Which leads to the suit filed May 20, 2010, in Alameda County Superior Court, by the California School Boards Association (CSBA), the California State PTA, and the Association of California School Administrators (ACSA) as well as nine school districts up and down the state and 60 students.  The suit seeks to overhaul the finances for school funding to “provide the resources to actually deliver” on the mandate of what schools must teach and what students must learn.

Over the past 40 years there have been several decisions and initiatives, Proposition13 (1978) being the most well-known, and Serrano vs. Priest (1976) and Proposition 98 (1988) being influential, that have set California’s untenable education budget.  The plaintiff’s argument is that “school funding is unstable, unreliable, irrational, and overly restrictive,” according to Jill Tucker and Marisa Lagos in “Suit could force major changes in school funding” San Francisco Chronicle, May 21, 2010.  About 70% of similar “adequacy lawsuits” have succeeded, according to the National Conference of State Legislatures.

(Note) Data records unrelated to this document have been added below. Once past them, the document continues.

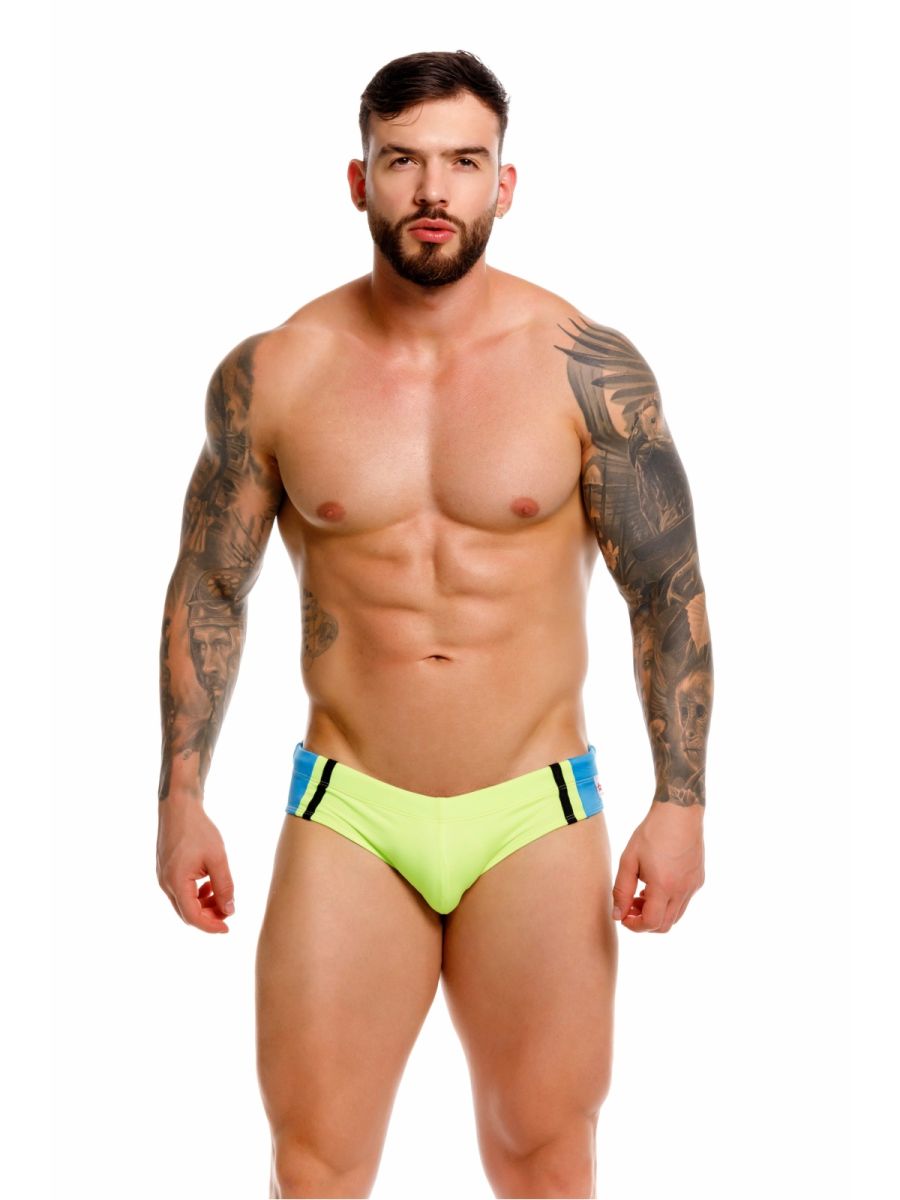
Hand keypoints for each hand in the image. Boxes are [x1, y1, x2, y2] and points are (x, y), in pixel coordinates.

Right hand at [157, 798, 235, 933]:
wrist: (178, 807)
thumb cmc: (198, 830)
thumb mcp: (217, 859)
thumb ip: (224, 886)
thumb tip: (229, 910)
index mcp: (176, 882)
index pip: (193, 916)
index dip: (211, 926)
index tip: (227, 928)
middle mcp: (165, 884)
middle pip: (187, 913)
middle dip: (209, 916)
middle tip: (229, 911)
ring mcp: (163, 878)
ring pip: (184, 903)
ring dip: (203, 905)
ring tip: (221, 896)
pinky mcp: (166, 871)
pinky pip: (181, 892)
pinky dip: (196, 894)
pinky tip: (209, 885)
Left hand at [611, 801, 704, 932]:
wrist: (679, 812)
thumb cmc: (651, 833)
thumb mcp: (629, 860)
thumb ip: (621, 890)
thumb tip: (617, 915)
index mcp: (664, 886)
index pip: (651, 923)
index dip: (634, 926)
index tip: (623, 916)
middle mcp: (683, 890)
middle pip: (664, 925)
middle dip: (644, 922)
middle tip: (630, 905)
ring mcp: (693, 886)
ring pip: (676, 916)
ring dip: (657, 913)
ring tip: (641, 893)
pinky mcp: (699, 880)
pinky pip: (683, 902)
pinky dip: (668, 903)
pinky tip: (656, 884)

In California, this suit will take years to work its way out of the courts, and one can only hope the legislature will resolve this systemic problem before the court decides for them.  One can expect that lay offs will continue to the detriment of schools and students, tenure-evaluation-compensation will keep being fought over, and stop-gap measures will be found to keep schools going, until the economy perks up and state money, that is taxes, rises to “normal.”